Los Consejos de Ministros de Vázquez: orden y progreso

Hay quienes piensan dos veces antes de pedirle la palabra al presidente
Puntualidad inglesa y orden en la sala. Cuando el reloj marca las 9.00 de la mañana de cada lunes la sesión se abre con la bienvenida del presidente, Tabaré Vázquez. Ni un minuto más, ni uno menos. Y los ministros de Estado que osen llegar fuera de hora se sumarán a una reunión en curso.

La rutina empieza con temas administrativos. El presidente siempre está en conocimiento de los temas previstos, participa de forma activa en la construcción de la agenda y en general llega con la aprobación previa de aquellos temas que no precisan de una instancia de debate.

Por esta razón es que los Consejos de Ministros de Vázquez son más "resolutivos" que "deliberativos", dijo una fuente consultada comparando esa instancia con los Consejos que encabezada el expresidente, José Mujica. Allí, los debates eran habituales y la dinámica se parecía más a la de una asamblea.

Las dos horas que suelen durar estas instancias tienen un orden inquebrantable y un ritmo frenético, relataron a El Observador asiduos participantes. En ocasiones y cuando los temas lo requieren se presenta la oportunidad de un debate en el que los ministros y secretarios de la Presidencia presentan sus puntos de vista en torno a un tema puntual, como puede ser la Rendición de Cuentas, para tomar un caso reciente.

El debate es real y las distintas opiniones quedan de manifiesto en la sala. Pero la temperatura difícilmente llega a punto de ebullición. Eso tiene que ver con el carácter de un presidente que se abraza al protocolo y a la forma debida pero también que vela por el progreso en la discusión cuando sus colaboradores se enquistan en un tema. La expresión fehaciente de esa idea está en la imagen que describe un asistente semanal del encuentro: cuando la discusión se acalora demasiado el presidente interviene y "hubo algún caso en el que incluso no le dio la palabra a determinado ministro que pedía hablar".

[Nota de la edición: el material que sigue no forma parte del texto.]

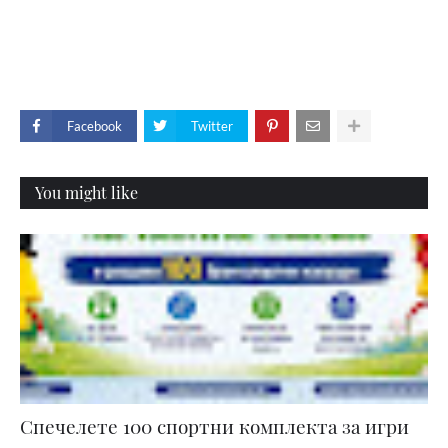
Facebook
Twitter
You might like
Спечелете 100 спортни комплекта за игри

La fuente consultada cuenta que hay ocasiones, incluso, en la que ha decidido permanecer en silencio para no sufrir la reprimenda. "Yo hay veces que me quedo sin hablar y escucho para que el presidente me dé la palabra cuando se la pida".

Pero hay veces que las diferencias internas pueden llegar a límites indeseados, como el que colocó al ministro de Trabajo, Ernesto Murro, al borde de la renuncia según informó el semanario Búsqueda en su última edición.

El ex presidente del Banco de Previsión Social había visto cómo sus ideas propias y algunas contrarias a la propuesta de Economía —sobre todo la iniciativa de aumentar la tercera franja del Impuesto a la Renta de las Personas Físicas (IRPF)— fueron rápidamente desechadas por el presidente, quien se aferró al plan de Economía.

Búsqueda informó que Vázquez se molestó con Murro por haber violado el pacto de silencio que había solicitado cuando el gabinete comenzó a delinear la modalidad de trabajo de la Rendición de Cuentas en Suárez y Reyes. Allí, el mandatario dijo que quien filtrara información sería considerado un "traidor". Murro negó en Montevideo Portal haber pensado en renunciar y dijo que el presidente nunca lo "observó" por sus "declaraciones".

En múltiples llamadas con ministros durante la Rendición de Cuentas, El Observador pudo constatar el hermetismo. "La orden es no hablar", dijo uno. "Le deseo que fracase con total éxito", expresó otro. Niguno de esos ministros quería ser señalado como "un traidor".

Cambios en el IRPF

El presidente volverá a reunir a sus ministros el próximo lunes para tratar los cambios que se incluirán en el proyecto de ley de Rendición de Cuentas luego de una semana de consultas del equipo económico con el Frente Amplio.